Material for this exercise:
::::::::::

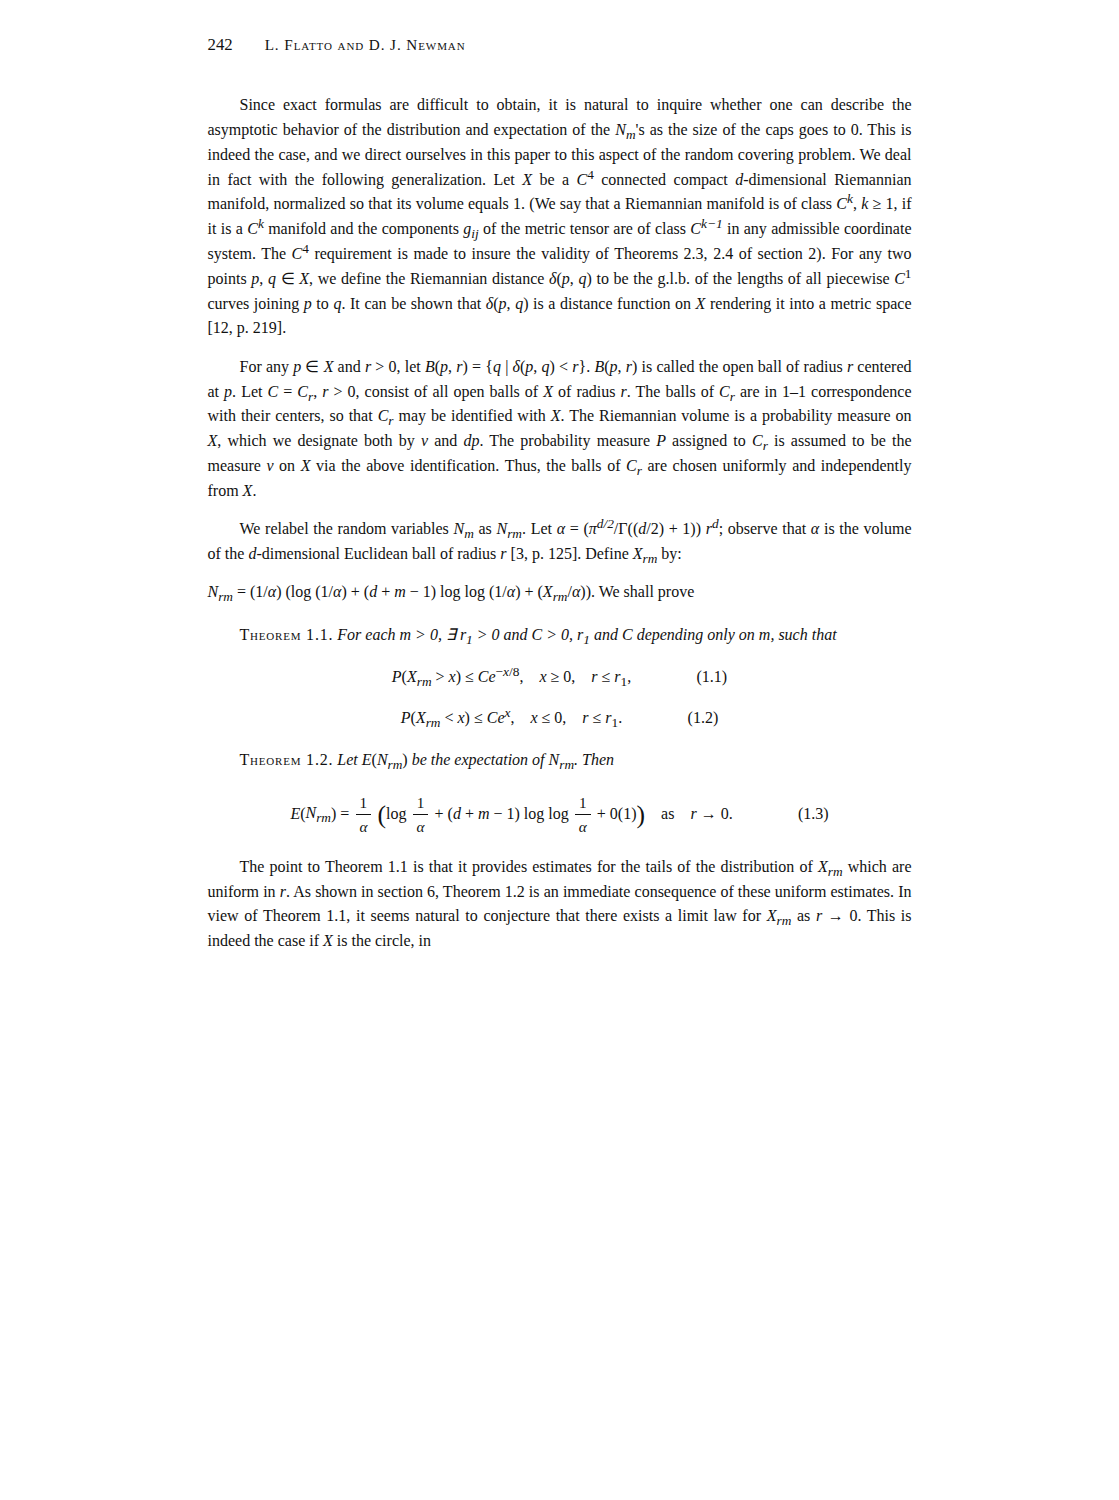242 L. Flatto and D. J. Newman
Since exact formulas are difficult to obtain, it is natural to inquire whether one can describe the asymptotic behavior of the distribution and expectation of the Nm's as the size of the caps goes to 0. This is indeed the case, and we direct ourselves in this paper to this aspect of the random covering problem. We deal in fact with the following generalization. Let X be a C4 connected compact d-dimensional Riemannian manifold, normalized so that its volume equals 1. (We say that a Riemannian manifold is of class Ck, k ≥ 1, if it is a Ck manifold and the components gij of the metric tensor are of class Ck−1 in any admissible coordinate system. The C4 requirement is made to insure the validity of Theorems 2.3, 2.4 of section 2). For any two points p, q ∈ X, we define the Riemannian distance δ(p, q) to be the g.l.b. of the lengths of all piecewise C1 curves joining p to q. It can be shown that δ(p, q) is a distance function on X rendering it into a metric space [12, p. 219].
For any p ∈ X and r > 0, let B(p, r) = {q | δ(p, q) < r}. B(p, r) is called the open ball of radius r centered at p. Let C = Cr, r > 0, consist of all open balls of X of radius r. The balls of Cr are in 1–1 correspondence with their centers, so that Cr may be identified with X. The Riemannian volume is a probability measure on X, which we designate both by v and dp. The probability measure P assigned to Cr is assumed to be the measure v on X via the above identification. Thus, the balls of Cr are chosen uniformly and independently from X.
We relabel the random variables Nm as Nrm. Let α = (πd/2/Γ((d/2) + 1)) rd; observe that α is the volume of the d-dimensional Euclidean ball of radius r [3, p. 125]. Define Xrm by:
Nrm = (1/α) (log (1/α) + (d + m − 1) log log (1/α) + (Xrm/α)). We shall prove
Theorem 1.1. For each m > 0, ∃ r1 > 0 and C > 0, r1 and C depending only on m, such that
P(Xrm > x) ≤ Ce−x/8, x ≥ 0, r ≤ r1, (1.1)
P(Xrm < x) ≤ Cex, x ≤ 0, r ≤ r1. (1.2)
Theorem 1.2. Let E(Nrm) be the expectation of Nrm. Then
E(Nrm) = 1 α (log 1 α + (d + m − 1) log log 1 α + 0(1)) as r → 0. (1.3)
The point to Theorem 1.1 is that it provides estimates for the tails of the distribution of Xrm which are uniform in r. As shown in section 6, Theorem 1.2 is an immediate consequence of these uniform estimates. In view of Theorem 1.1, it seems natural to conjecture that there exists a limit law for Xrm as r → 0. This is indeed the case if X is the circle, in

::::::::::

What needs to be done:
Without copying any images, transcribe the records exactly as they stand.

Task output:
242 L. Flatto and D. J. Newman
Since exact formulas are difficult to obtain, it is natural to inquire whether one can describe the asymptotic behavior of the distribution and expectation of the Nm's as the size of the caps goes to 0. This is indeed the case, and we direct ourselves in this paper to this aspect of the random covering problem. We deal in fact with the following generalization. Let X be a C4 connected compact d-dimensional Riemannian manifold, normalized so that its volume equals 1. (We say that a Riemannian manifold is of class Ck, k ≥ 1, if it is a Ck manifold and the components gij of the metric tensor are of class Ck−1 in any admissible coordinate system. The C4 requirement is made to insure the validity of Theorems 2.3, 2.4 of section 2). For any two points p, q ∈ X, we define the Riemannian distance δ(p, q) to be the g.l.b. of the lengths of all piecewise C1 curves joining p to q. It can be shown that δ(p, q) is a distance function on X rendering it into a metric space [12, p. 219].
For any p ∈ X and r > 0, let B(p, r) = {q | δ(p, q) < r}. B(p, r) is called the open ball of radius r centered at p. Let C = Cr, r > 0, consist of all open balls of X of radius r. The balls of Cr are in 1–1 correspondence with their centers, so that Cr may be identified with X. The Riemannian volume is a probability measure on X, which we designate both by v and dp. The probability measure P assigned to Cr is assumed to be the measure v on X via the above identification. Thus, the balls of Cr are chosen uniformly and independently from X.
We relabel the random variables Nm as Nrm. Let α = (πd/2/Γ((d/2) + 1)) rd; observe that α is the volume of the d-dimensional Euclidean ball of radius r [3, p. 125]. Define Xrm by:
Nrm = (1/α) (log (1/α) + (d + m − 1) log log (1/α) + (Xrm/α)). We shall prove
Theorem 1.1. For each m > 0, ∃ r1 > 0 and C > 0, r1 and C depending only on m, such that
P(Xrm > x) ≤ Ce−x/8, x ≥ 0, r ≤ r1, (1.1)
P(Xrm < x) ≤ Cex, x ≤ 0, r ≤ r1. (1.2)
Theorem 1.2. Let E(Nrm) be the expectation of Nrm. Then
E(Nrm) = 1 α (log 1 α + (d + m − 1) log log 1 α + 0(1)) as r → 0. (1.3)
The point to Theorem 1.1 is that it provides estimates for the tails of the distribution of Xrm which are uniform in r. As shown in section 6, Theorem 1.2 is an immediate consequence of these uniform estimates. In view of Theorem 1.1, it seems natural to conjecture that there exists a limit law for Xrm as r → 0. This is indeed the case if X is the circle, in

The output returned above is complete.